JESSE MAX OTERO
April 5th - April 28th
Opening Reception: Saturday, April 6th, 4-6 pm
Artist Talk: Saturday, April 20th, 4pm
i.e. is excited to feature Bellingham artist, Jesse Max Otero, with a full gallery installation. Last year, Otero gave us a taste of his imaginative prowess with his popular small installation, "Fruiting Bodies." Viewers were intrigued, confounded, smitten, charmed, maybe irritated but they did not leave unaffected.
Otero makes small sculptures, often 3 x 3 in, out of everyday unconsidered materials. They are hand crafted, intimate, immediate and raw. That is the first step of his process: building a collection, dozens and dozens of miniatures, each with its own power and personality. The second part is installing these pieces into a specific site. i.e. will paint a few squares of wall color to work with and he will compose the sculptures around the interior space of the gallery using floors, walls, ceilings and color swaths as the framework for his placement of pieces.
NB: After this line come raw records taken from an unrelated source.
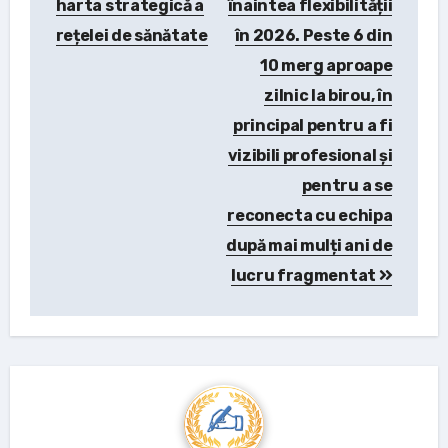
harta strategică a
înaintea flexibilității
rețelei de sănătate
în 2026. Peste 6 din
10 merg aproape
zilnic la birou, în
principal pentru a fi
vizibili profesional și
pentru a se
reconecta cu echipa
după mai mulți ani de
lucru fragmentat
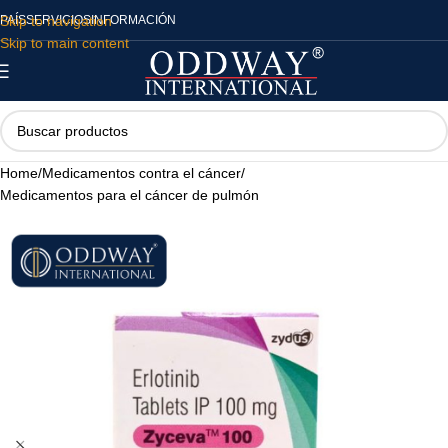
Skip to navigation
PAÍS
SERVICIOS
INFORMACIÓN
Skip to main content
Home
/
Medicamentos contra el cáncer
/
Medicamentos para el cáncer de pulmón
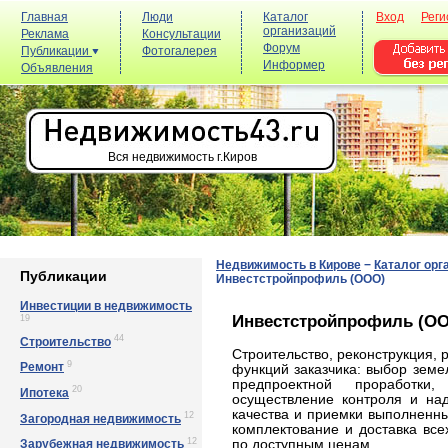
Главная
Люди
Каталог
Вход
Реги
организаций
Реклама
Консультации
Форум
Публикации
Фотогалерея
Информер
Объявления
Вся недвижимость г.Киров
Недвижимость в Кирове
−
Каталог орг
Публикации
Инвестстройпрофиль (ООО)
Инвестиции в недвижимость
Инвестстройпрофиль (О
19
44
Строительство
Строительство, реконструкция,
9
Ремонт
функций заказчика: выбор земел
предпроектной проработки
20
Ипотека
осуществление контроля и над
качества и приемки выполненны
12
Загородная недвижимость
комплектование и доставка вс
12
по доступным ценам.
Зарубежная недвижимость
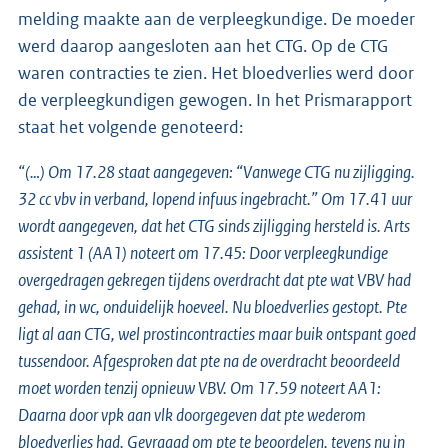
melding maakte aan de verpleegkundige. De moeder
werd daarop aangesloten aan het CTG. Op de CTG
waren contracties te zien. Het bloedverlies werd door
de verpleegkundigen gewogen. In het Prismarapport
staat het volgende genoteerd:
“(…) Om 17.28 staat aangegeven: “Vanwege CTG nu zijligging.
32 cc vbv in verband, lopend infuus ingebracht.” Om 17.41 uur
wordt aangegeven, dat het CTG sinds zijligging hersteld is. Arts
assistent 1 (AA1) noteert om 17.45: Door verpleegkundige
overgedragen gekregen tijdens overdracht dat pte wat VBV had
gehad, in wc, onduidelijk hoeveel. Nu bloedverlies gestopt. Pte
ligt al aan CTG, wel prostincontracties maar buik ontspant goed
tussendoor. Afgesproken dat pte na de overdracht beoordeeld
moet worden tenzij opnieuw VBV. Om 17.59 noteert AA1:
Daarna door vpk aan vlk doorgegeven dat pte wederom
bloedverlies had. Gevraagd om pte te beoordelen, tevens nu in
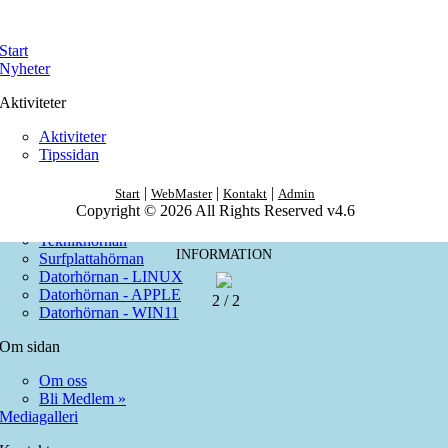
Start
Nyheter
Aktiviteter
Aktiviteter
Tipssidan
Kommande Event
|
|
|
Start
WebMaster
Kontakt
Admin
Teknik
Copyright © 2026 All Rights Reserved v4.6
Teknikhörnan
INFORMATION
Surfplattahörnan
Datorhörnan - LINUX
Datorhörnan - APPLE
2 / 2
Datorhörnan - WIN11
Om sidan
Om oss
Bli Medlem »
Mediagalleri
Place is of particular importance to Otero and he likes to bring as much of the setting into the actual form of the art he is shaping when installing.
The pointillists in painting, such as Seurat, gave us a a way to see a painting by allowing the viewers eye to connect the dots of color. By doing so the work achieved an airy glow or halo effect. A visual disruption that made us see in a new way. Otero works with space and scale to change up the way we experience materials in our environment. To come away with fresh eyes.
Jesse Max Otero, Artisan Donuts 02, acrylic on aluminum, 4 x 3.5 in, 2018
"I came into art through the kitchen. After a decade of professional cooking, art-making took over as the vehicle for my engagement with creativity. The body of work on view, entitled Artisan Donuts, is an examination of the effect my culinary philosophy has on my art practice.
In cooking, the methods are determined by the situation and the materials. There is almost always a set of limitations that is responsible for the decisions: possibilities are determined by the available materials and the usefulness of the tools and devices at hand. There is a constant mining of the inherent qualities and advantages of these materials. Efficiency and economy are often major concerns. Color is inherent, not imposed. Less is more and balance is paramount. There exists a strong poetry in the combination of materials. My work is rooted in these concerns.
The objects shown are the result of both a creative language that has been synthesized through the vocabulary of cuisine, and the setting in which they are made - the studio. The product is a relationship between material, situation and circumstance."